## TEXT TO READ
------------------------
Brandenburg Gate, Berlin, Germany

An Eastern Germany Odyssey, Part One: Berlin Portrait

Story and Photos by Monique Burns.

Feature Image: Berlin’s iconic Brandenburg Gate, symbol of a peaceful, reunited Germany, might be touristy, but it exerts a powerful psychic draw on locals and visitors alike. (Photo: Dietmar Scherf -Courtesy of the German National Tourist Board )

In the decade since the 25th anniversary of German Reunification in 2015, tens of thousands of Americans have headed east to Berlin, Europe’s undeniable “Capital of Cool” where hip cafés and contemporary galleries vie for attention with masterpiece-filled museums and World War II historic sites. Two hours south lies Dresden, the equally fascinating and art-filled capital of the German state of Saxony. Razed to the ground in World War II, then hidden behind Soviet Russia’s Iron Curtain for nearly 50 years, Dresden has reemerged in all its baroque splendor. As an added bonus, Dresden is the gateway to Saxony’s countryside, to “Saxon Switzerland, “whose ruggedly sculpted sandstone mountains draw nature lovers, painters and photographers, and hikers, from experienced mountaineers to nature-loving trekkers like me.

Just south, the neighboring state of Thuringia is home to historic Weimar and Eisenach, cities that influenced none other than 16th-century Protestant Reformation leader Martin Luther, writers and philosophers Goethe, Schiller and Nietzsche, musicians Bach, Liszt and Wagner, and artists and architects Walter Gropius, Wassily Kandinsky and Paul Klee.
------------------------
## STORED DATA
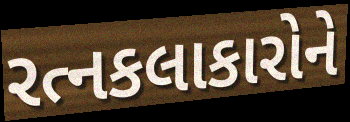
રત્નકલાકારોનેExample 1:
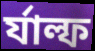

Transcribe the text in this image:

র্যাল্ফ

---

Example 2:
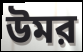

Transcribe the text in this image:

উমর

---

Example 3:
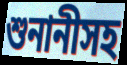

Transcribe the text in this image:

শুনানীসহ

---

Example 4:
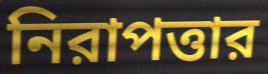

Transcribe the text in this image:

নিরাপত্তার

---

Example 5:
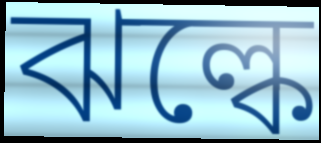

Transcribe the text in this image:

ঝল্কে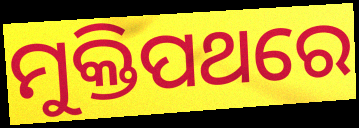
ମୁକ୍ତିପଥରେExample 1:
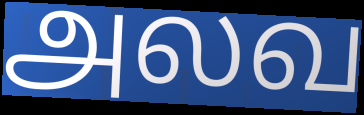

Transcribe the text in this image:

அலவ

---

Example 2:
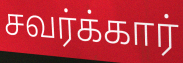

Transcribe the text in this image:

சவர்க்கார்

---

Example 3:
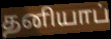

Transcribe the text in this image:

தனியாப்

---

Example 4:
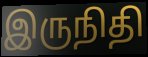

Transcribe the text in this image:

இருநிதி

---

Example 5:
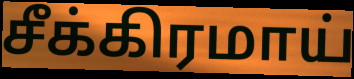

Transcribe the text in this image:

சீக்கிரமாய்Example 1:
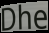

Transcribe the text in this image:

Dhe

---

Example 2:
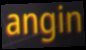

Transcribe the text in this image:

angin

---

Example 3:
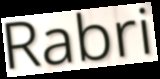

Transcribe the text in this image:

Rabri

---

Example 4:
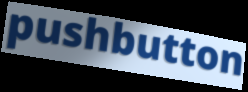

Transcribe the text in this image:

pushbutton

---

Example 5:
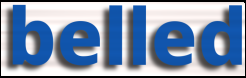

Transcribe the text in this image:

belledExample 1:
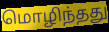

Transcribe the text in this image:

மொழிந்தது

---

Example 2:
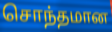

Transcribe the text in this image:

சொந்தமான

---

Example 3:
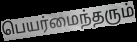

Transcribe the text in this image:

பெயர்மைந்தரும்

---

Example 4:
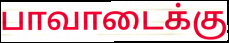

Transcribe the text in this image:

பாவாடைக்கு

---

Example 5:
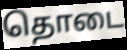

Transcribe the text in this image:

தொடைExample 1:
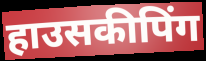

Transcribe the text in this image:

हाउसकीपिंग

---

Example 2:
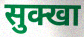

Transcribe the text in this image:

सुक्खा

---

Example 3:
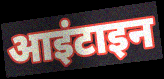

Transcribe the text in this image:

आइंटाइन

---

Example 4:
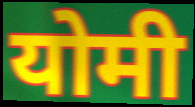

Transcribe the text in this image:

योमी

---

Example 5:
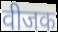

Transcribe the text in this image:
------------------------
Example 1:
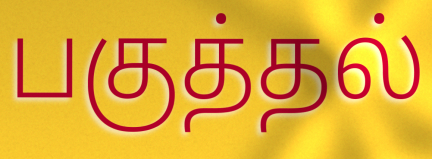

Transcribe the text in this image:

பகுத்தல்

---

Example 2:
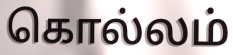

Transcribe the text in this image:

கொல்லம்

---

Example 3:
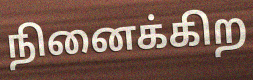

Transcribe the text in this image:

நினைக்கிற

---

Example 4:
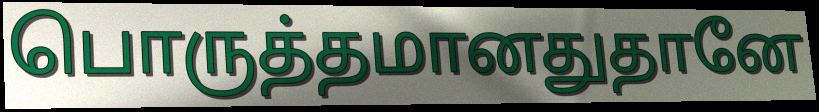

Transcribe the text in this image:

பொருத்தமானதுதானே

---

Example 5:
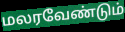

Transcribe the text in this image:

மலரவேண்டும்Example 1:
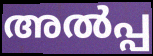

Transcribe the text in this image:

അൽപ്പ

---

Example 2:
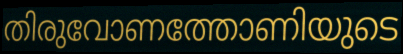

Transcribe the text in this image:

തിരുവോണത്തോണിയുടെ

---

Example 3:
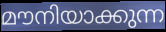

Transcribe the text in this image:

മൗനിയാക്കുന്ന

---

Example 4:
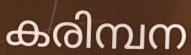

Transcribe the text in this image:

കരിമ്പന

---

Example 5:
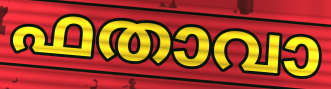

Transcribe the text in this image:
------------------------
## DIRECTIONS
[1] How would you translate this sentence from the eastern Germany travel piece into Spanish: "Two hours south lies Dresden, the equally fascinating and art-filled capital of the German state of Saxony."
[2] According to the eastern Germany travel piece, for how long was Dresden hidden behind Soviet Russia's Iron Curtain?
[3] Repeat the passage of the eastern Germany travel piece that begins at the words "An Eastern Germany" and stops after "Tourist Board )".

## WRITTEN RESPONSES
[1] A dos horas al sur se encuentra Dresde, la capital del estado alemán de Sajonia, igualmente fascinante y llena de arte.

[2] Nearly 50 years.

[3]
An Eastern Germany Odyssey, Part One: Berlin Portrait

Story and Photos by Monique Burns.

Feature Image: Berlin’s iconic Brandenburg Gate, symbol of a peaceful, reunited Germany, might be touristy, but it exerts a powerful psychic draw on locals and visitors alike. (Photo: Dietmar Scherf -Courtesy of the German National Tourist Board )